The malignant criteria for nodal disease discussed in previous studies included increased axial diameter more than 10 mm, morphological changes such as attaining a rounded shape, regional grouping, presence of necrosis, grouping, and extracapsular spread of the tumor [13]. Lymph node assessment is impeded by reactionary changes, as reactive LNs may show borderline features; moreover, normally sized nodes can still contain malignant infiltration. Using size criteria for the evaluation of LN infiltration is confusing and unreliable because there are multiple size criteria reported in the literature [14]. In a study performed by Aiken et al., they found that cross-sectional imaging has high specificity for extracapsular spread (88%) and low sensitivity (68%), and the presence of necrosis was the best predictor for extracapsular tumor spread (p = 0.001), which had a significant P value compared with irregular border (p = 0.055) and gross invasion (p = 0.068) [15]. NI-RADS combines the size, morphology and functional features of cervical LNs in the follow-up algorithm. The current study revealed perfect per scan interobserver agreement for cross-sectional imaging, including both CT and MRI examination for both primary and lymph node lesions.

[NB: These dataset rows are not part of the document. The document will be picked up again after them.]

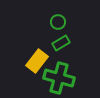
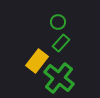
green rectangle: rotated 18 degrees counterclockwise
green cross: rotated 24 degrees clockwise
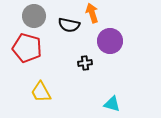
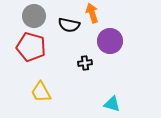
red pentagon: moved 4 px right, 1 px up
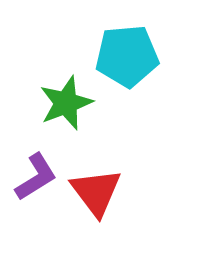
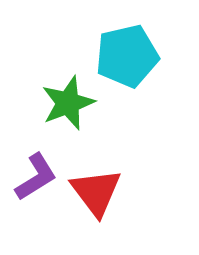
cyan pentagon: rotated 8 degrees counterclockwise
green star: moved 2 px right
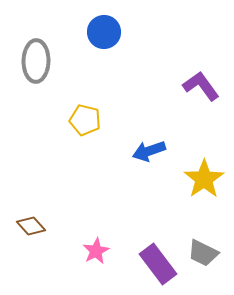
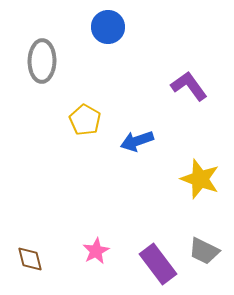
blue circle: moved 4 px right, 5 px up
gray ellipse: moved 6 px right
purple L-shape: moved 12 px left
yellow pentagon: rotated 16 degrees clockwise
blue arrow: moved 12 px left, 10 px up
yellow star: moved 4 px left; rotated 18 degrees counterclockwise
brown diamond: moved 1 px left, 33 px down; rotated 28 degrees clockwise
gray trapezoid: moved 1 px right, 2 px up
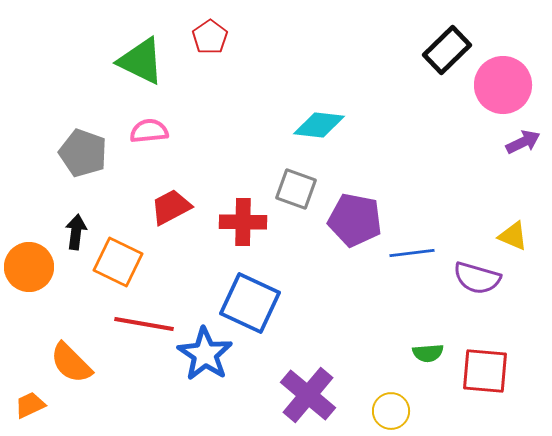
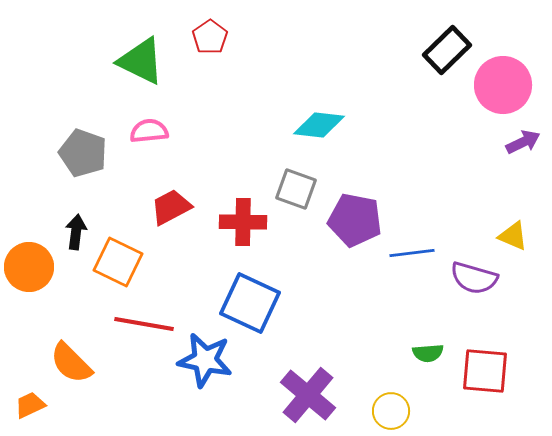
purple semicircle: moved 3 px left
blue star: moved 6 px down; rotated 22 degrees counterclockwise
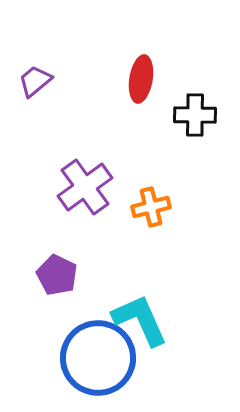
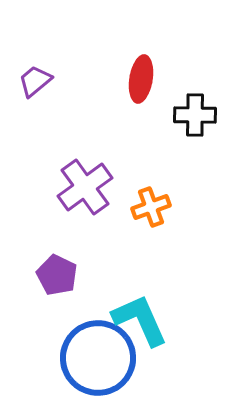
orange cross: rotated 6 degrees counterclockwise
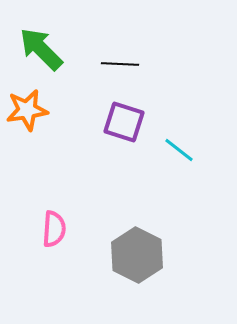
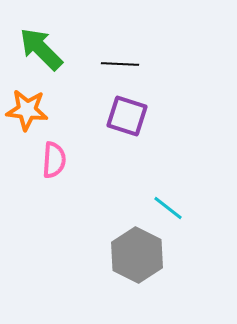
orange star: rotated 15 degrees clockwise
purple square: moved 3 px right, 6 px up
cyan line: moved 11 px left, 58 px down
pink semicircle: moved 69 px up
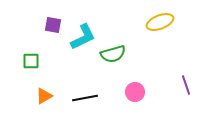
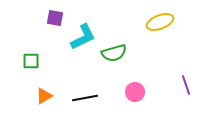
purple square: moved 2 px right, 7 px up
green semicircle: moved 1 px right, 1 px up
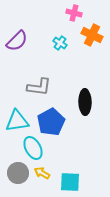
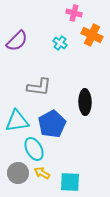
blue pentagon: moved 1 px right, 2 px down
cyan ellipse: moved 1 px right, 1 px down
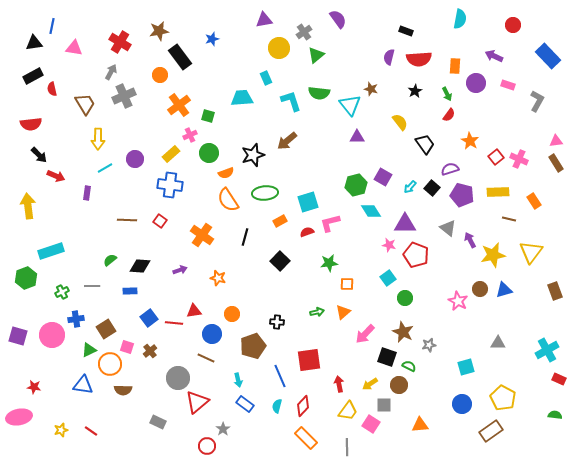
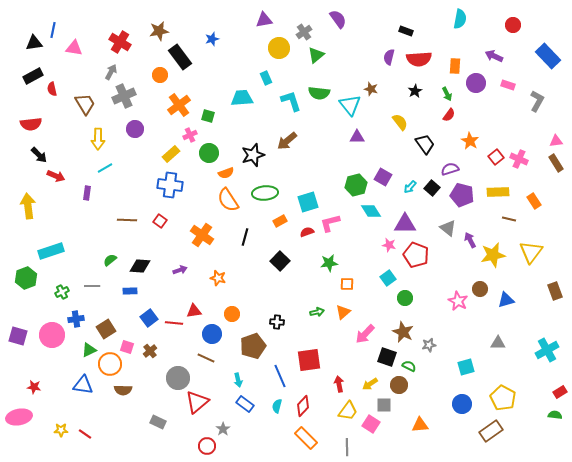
blue line at (52, 26): moved 1 px right, 4 px down
purple circle at (135, 159): moved 30 px up
blue triangle at (504, 290): moved 2 px right, 10 px down
red rectangle at (559, 379): moved 1 px right, 13 px down; rotated 56 degrees counterclockwise
yellow star at (61, 430): rotated 16 degrees clockwise
red line at (91, 431): moved 6 px left, 3 px down
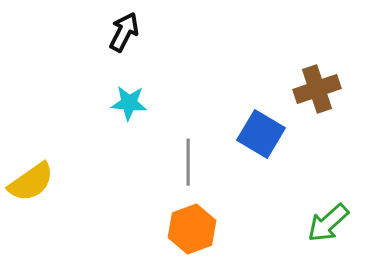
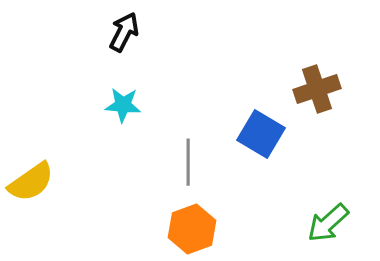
cyan star: moved 6 px left, 2 px down
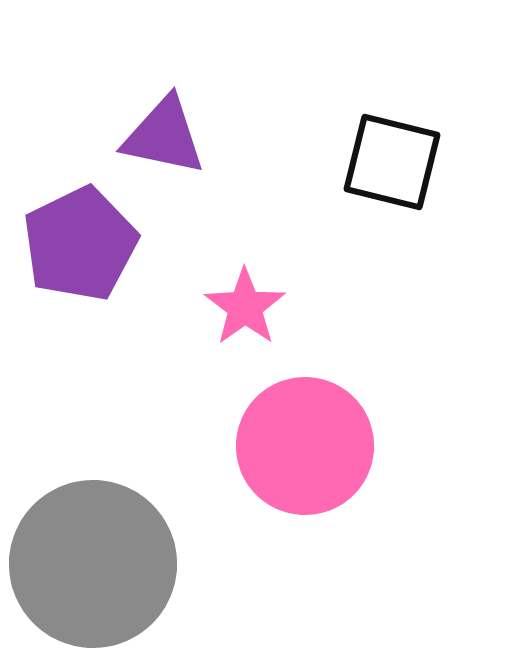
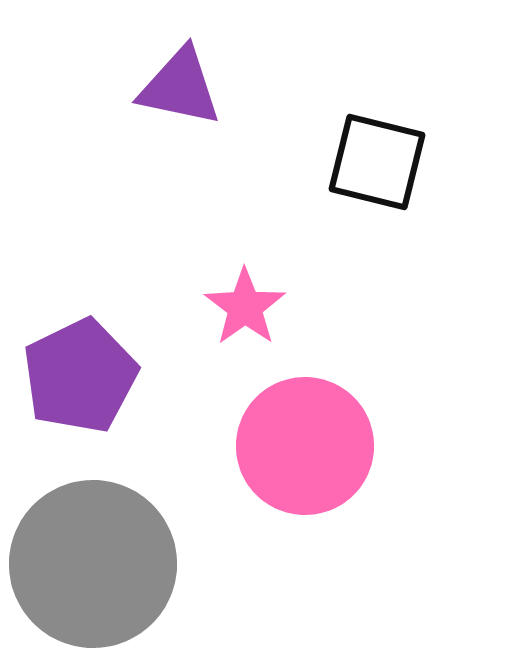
purple triangle: moved 16 px right, 49 px up
black square: moved 15 px left
purple pentagon: moved 132 px down
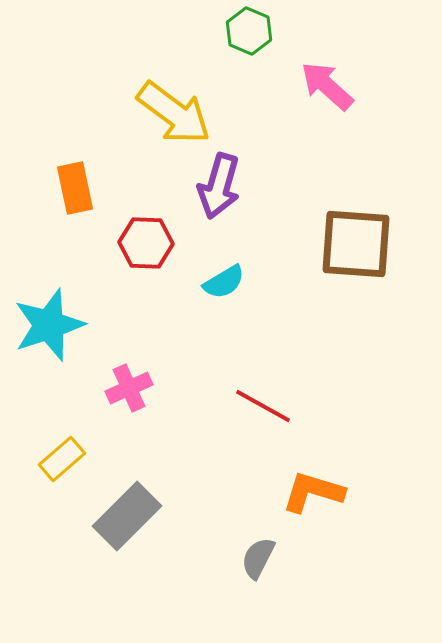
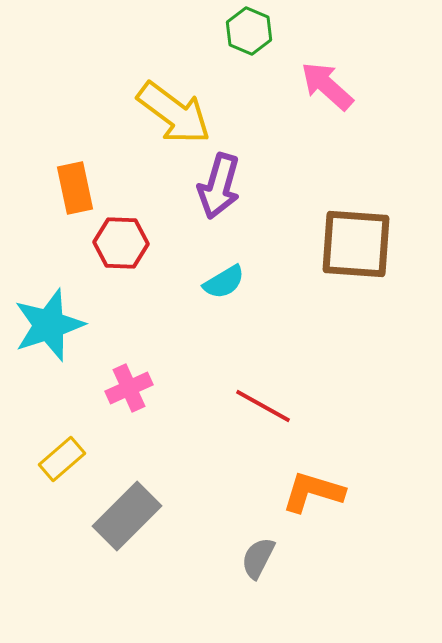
red hexagon: moved 25 px left
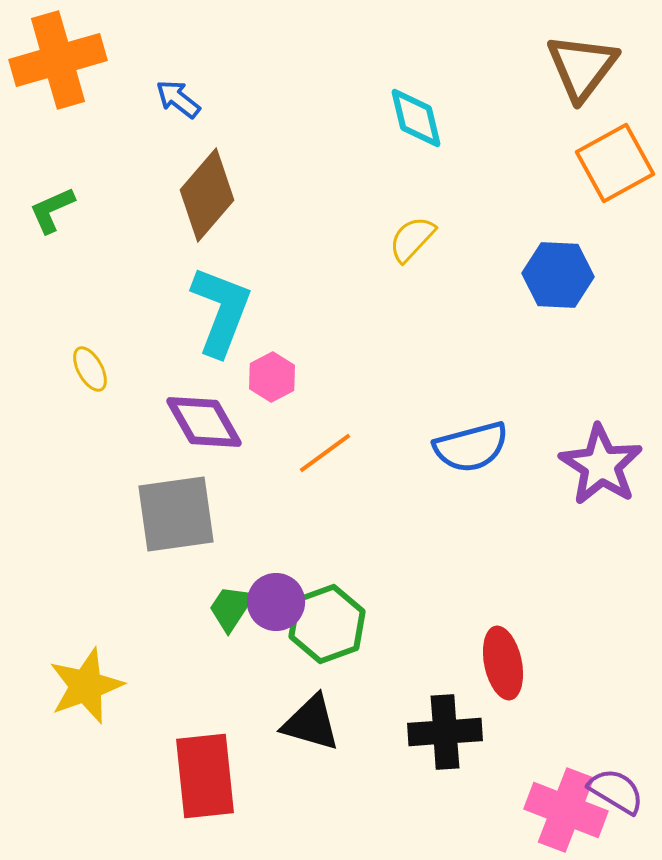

MRI reverses biochemical tissue characteristics and could improve tissue resolution compared to CT. Detrimentally, the scan times are relatively long during which the patient must remain still. Modern multislice CT machines allow short scan times without motion artifacts, a precious advantage in HNC patients who may have difficulty breathing, swallowing secretions, and lying flat [16]. In this study, better interobserver agreement was found in CT for the per lesion and per scan evaluations of the primary site; however, it did not significantly exceed the MRI agreement. Furthermore, a near similar agreement between the two modalities was found for LN evaluation.

There is a large geographical difference regarding the incidence of the primary site of head and neck cancers, which varies according to the prevalence of risk factors, ethnic and genetic differences among populations, and environmental factors such as diet and lifestyle [17]. In the current study, the oral cavity and larynx were the most common primary sites with an almost perfect interobserver agreement for the different NI-RADS categories.

Finally, there was satisfactory agreement between the head and neck radiologists for the final NI-RADS categories, and the variability in the morphological features could be overcome by adding functional imaging such as PET/CT, which is already included in the NI-RADS algorithms. The other quantitative imaging biomarkers not included in NI-RADS show the potential to provide decision support tools in the management pathway of head and neck cancer.

The interreader agreement was almost perfect for the final NI-RADS categorization of primary lesions and nodal disease. Different degrees of confidence were encountered regarding the morphology and enhancement features, which can be attributed to the overlap between posttreatment changes or benign complications and recurrent disease; however, this did not affect the overall NI-RADS category and the final recommendation for the next step in follow-up or clinical management.